Can the carrier release
cargo without requiring surrender of the B/L?
(April 19, 2004)
YES. And this is the story.
On 24 February 1980, the Nabo Corporation of
Japan shipped a cargo via the S/S Adventure for
Manila. The bill of lading was consigned to "Shipper's
Order", with "Address Arrival Notice to Cubi Mines,
Inc. (CMI) 777 Ayala Avenue, Makati, Metro Manila".
The cargo arrived in Manila. On the basis of
an Undertaking for Delivery of Cargo executed
by CMI but without surrendering the original bill
of lading, the carrier released the shipment to
CMI.
About five months later, the carrier received
from Rica Bank a letter informing the former that
it is holding the full set of the original bill
of lading and inquiring as to the status of the
subject cargo. This was followed by another letter
from the counsel of Rica Bank contemplating legal
action against the carrier.
Then, Rica Bank received a letter from CMI admitting
that they received the shipment in question due
to a "guarantee" it executed and that any legal
action be held in abeyance for at least 30 days
in order to settle its account with the said bank.
However, CMI failed to fulfill its promise. Thus,
Rica Bank filed a complaint before the Court of
First Instance (now RTC) of Rizal against the
carrier for the value of the cargo covered by
the bill of lading plus damages.
Later on, the carrier filed a third-party complaint
against CMI seeking reimbursement for whatever
pecuniary obligations it may be held liable to
Rica Bank. After trial on the merits, the trial
court rendered a decision finding the carrier
liable to Rica Bank with a right of reimbursement
from CMI.
The trial court denied the motion for reconsideration
of the carrier. And the carrier appealed to the
Court of Appeals.
But the Court of Appeals sustained the decision
of the trial court. And the carrier had to appeal
to the Supreme Court.
The Supreme Court ruled in the following tenor:
x x x
At the outset, the Bill of Lading which was
issued by the carrier but contained articles furnished
by the Shipper, shows on its face that the Shipment
is consigned "TO SHIPPER'S ORDER" with "ADDRESS
ARRIVAL NOTICE TO CUBI MINES INC. 777 AYALA AVE.
MAKATI, METRO MANILA, PHILIPPINES" (Annex A of
Complaint, p. 7, Original Records).

Challenge –
Reproduce verbatim the part of the case summary starting at "But the Court" and ending at "777 AYALA AVE.". The material that follows comes from a separate source unrelated to the case summary.

Data block –

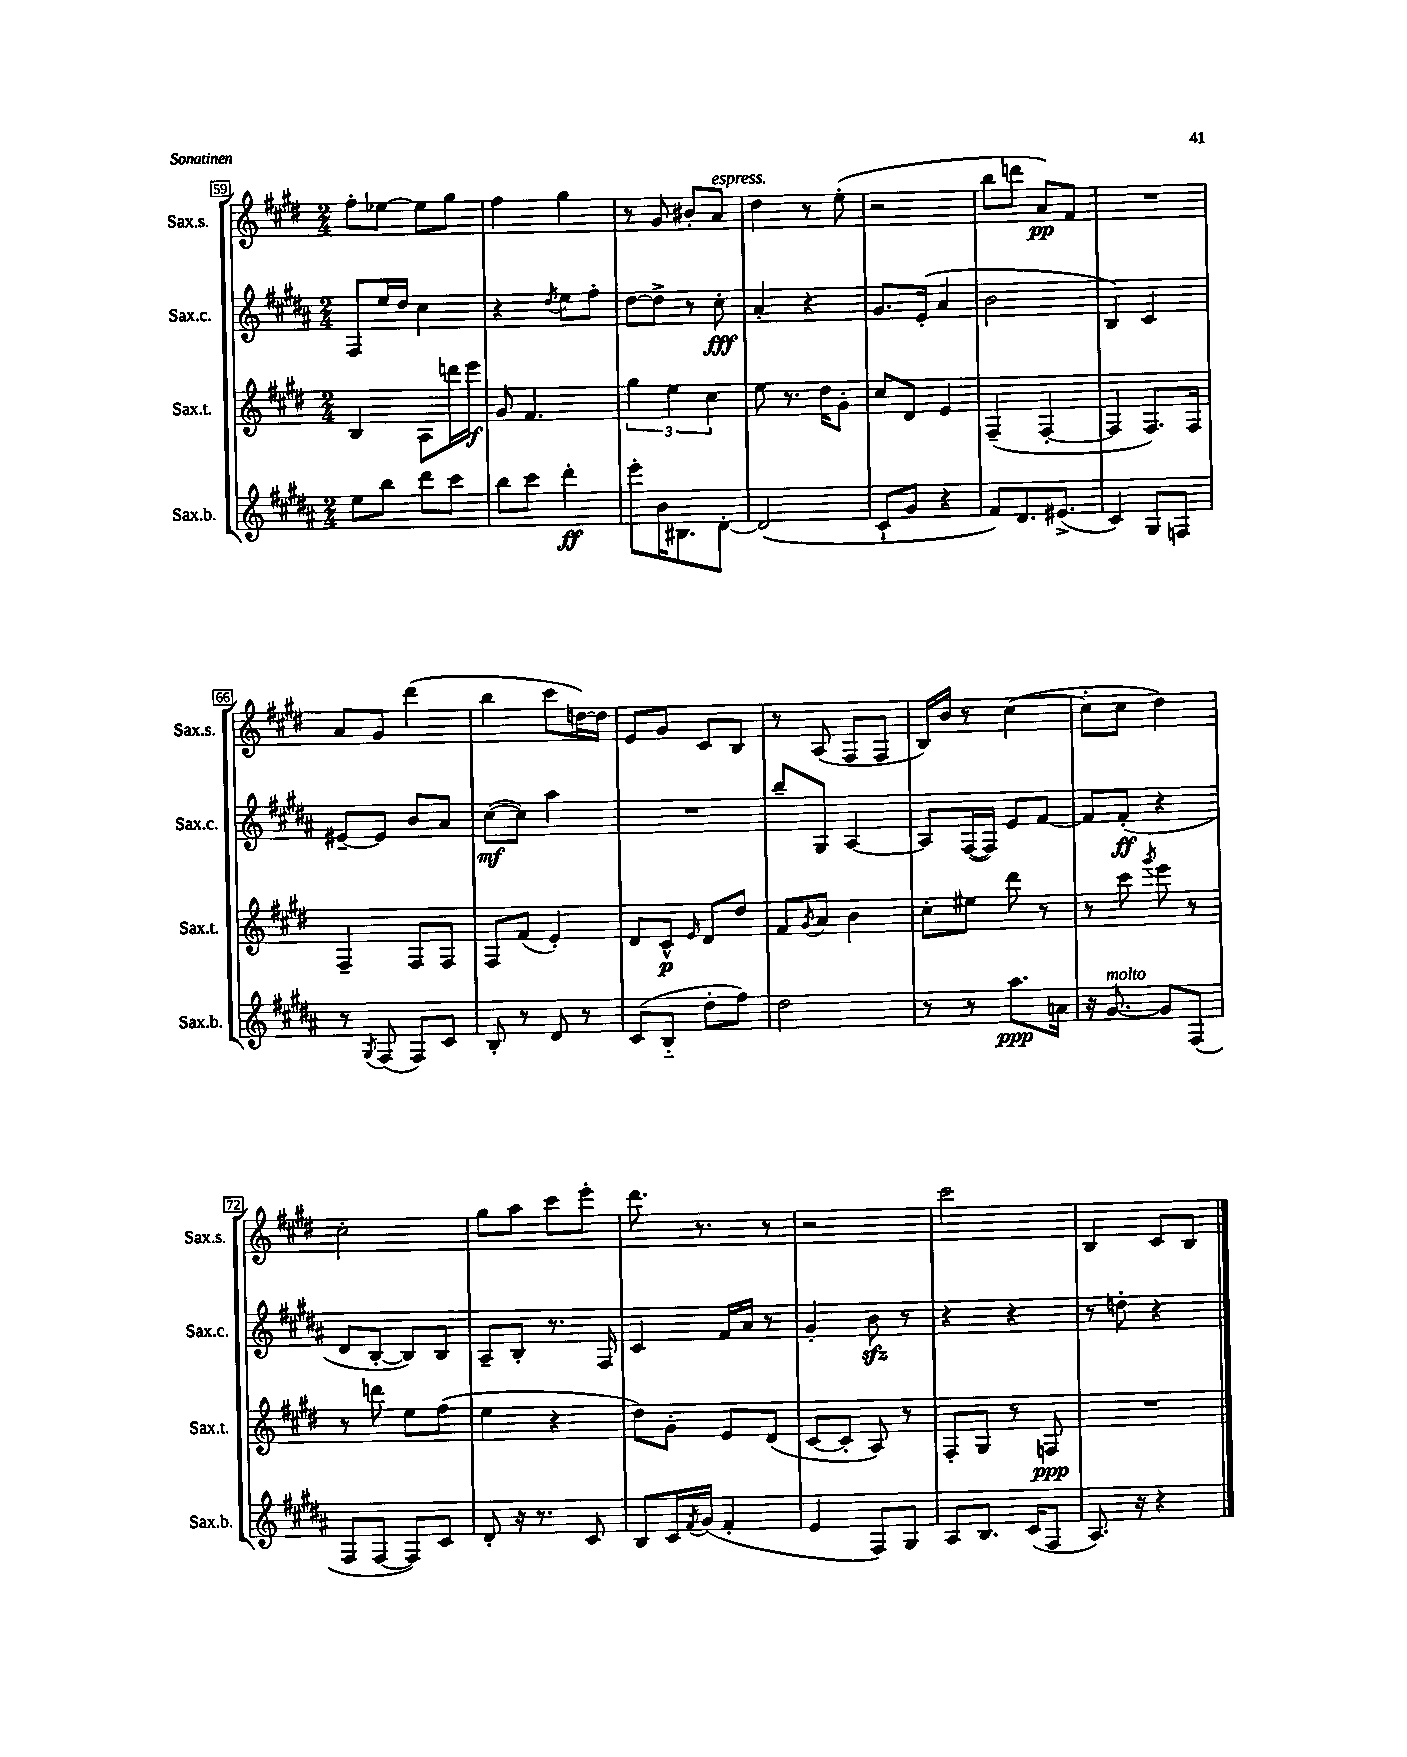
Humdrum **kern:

The output –
But the Court of Appeals sustained the decision
of the trial court. And the carrier had to appeal
to the Supreme Court.
The Supreme Court ruled in the following tenor:
x x x
At the outset, the Bill of Lading which was
issued by the carrier but contained articles furnished
by the Shipper, shows on its face that the Shipment
is consigned "TO SHIPPER'S ORDER" with "ADDRESS
ARRIVAL NOTICE TO CUBI MINES INC. 777 AYALA AVE.